Reed Smith In-depth

Update: March 31, 2021

Northam Proposes Delaying Informational Report to July 1

On March 31, 2021, Governor Northam proposed an amendment to move the informational report due date by one month, from June 1, 2021, to July 1, 2021, to allow time for the Department of Taxation “to contract for services required to create the applicable changes related to this new requirement” and to provide businesses more time “to become aware of and to understand the reporting requirements.”

The General Assembly will vote on the proposed amendment on April 7, 2021. The amendment will likely be approved.
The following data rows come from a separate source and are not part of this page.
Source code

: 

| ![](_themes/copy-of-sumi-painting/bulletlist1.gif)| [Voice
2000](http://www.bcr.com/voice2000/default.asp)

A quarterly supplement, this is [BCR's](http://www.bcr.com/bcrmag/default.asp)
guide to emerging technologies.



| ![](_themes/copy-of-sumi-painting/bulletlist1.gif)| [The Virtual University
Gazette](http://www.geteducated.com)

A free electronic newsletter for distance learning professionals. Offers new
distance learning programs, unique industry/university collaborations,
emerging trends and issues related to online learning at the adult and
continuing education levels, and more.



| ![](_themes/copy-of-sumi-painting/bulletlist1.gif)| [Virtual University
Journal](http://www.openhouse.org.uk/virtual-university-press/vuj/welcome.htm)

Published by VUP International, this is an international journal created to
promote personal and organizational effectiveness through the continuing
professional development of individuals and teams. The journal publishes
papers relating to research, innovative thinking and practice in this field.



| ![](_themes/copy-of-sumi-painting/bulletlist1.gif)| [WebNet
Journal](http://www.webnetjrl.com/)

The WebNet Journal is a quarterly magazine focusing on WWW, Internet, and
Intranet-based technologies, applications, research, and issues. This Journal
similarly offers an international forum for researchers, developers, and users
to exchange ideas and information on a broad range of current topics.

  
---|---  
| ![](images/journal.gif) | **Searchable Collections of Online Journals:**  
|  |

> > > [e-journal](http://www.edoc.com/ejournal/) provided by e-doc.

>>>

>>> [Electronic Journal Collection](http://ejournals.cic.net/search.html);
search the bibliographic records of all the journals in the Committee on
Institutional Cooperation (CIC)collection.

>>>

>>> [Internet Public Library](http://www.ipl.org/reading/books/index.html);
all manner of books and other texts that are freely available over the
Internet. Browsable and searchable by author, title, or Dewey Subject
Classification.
Authors: Michael A. Jacobs Jeremy Abrams Edward A. Mullen Jeffrey S. Palmore

During the 2021 Regular Session, legislation was proposed that presented the most serious threat to date to change Virginia’s corporate tax filing methodology from separate entity reporting to mandatory unitary combined reporting (“MUCR”). Although the bill that would have enacted MUCR ultimately died in committee, it had more momentum this year than in previous sessions, and it prompted the General Assembly to pass two pieces of related legislation. The first, a budget bill amendment, requires taxpayers to file a combined report for informational purposes by June 1, 2021. The second, a House Resolution, commissions a study on MUCR to be completed by November 1, 2021. These bills increase the risk that during the 2022 legislative session the Commonwealth will become the 30th state to adopt MUCR. 

Background

Under existing Virginia tax law, corporations generally are required to file returns on a separate entity basis.1 During the 2021 session, the General Assembly considered a bill (SB 1353) that would have enacted MUCR beginning in 2022.2 Although SB 1353 received more consideration than previous combined reporting bills, it ultimately died in committee. For now, Virginia remains one of less than 20 states that still requires separate entity filing.

Although SB 1353 failed to advance from committee, the General Assembly quietly enacted two pieces of legislation relating to combined reporting that could have big implications for taxpayers.

Informational Reports due June 1, 2021

The amendments to the budget bill (HB 1800) included an item that would require corporations that are members of a unitary business to file a combined report with the Department of Taxation on or before June 1, 2021.3 The amendment specifically states that no extensions will be allowed, and any corporation that fails to submit the required informational report by June 1, 2021, will be subject to a $10,000 penalty. The Tax Commissioner will have authority to waive the penalty if he determines that the requirement to submit the informational report would cause an undue hardship. 

The informational report must be based on 2019 computations and disclose the difference in tax owed under combined reporting, compared to the tax owed under the current filing requirements. However, aside from defining “unitary business” and addressing the treatment within the combined group of certain foreign corporations, the budget amendment provides almost no guidance on how taxpayers should compute the tax liability for the combined group. The remaining details are left to the discretion of the Tax Commissioner.  We can speculate that the Tax Commissioner’s guidance will track the requirements of SB 1353 (including, for example, the requirement to follow the Finnigan Method of apportionment). But to be sure, taxpayers will need to wait for the Tax Commissioner to issue guidance, which cannot occur until after the Governor signs the bill and it is enacted into law, likely in mid-April. That would leave taxpayers with very little time to review the guidance, address any issues that might arise, and prepare the informational report by the June 1 deadline.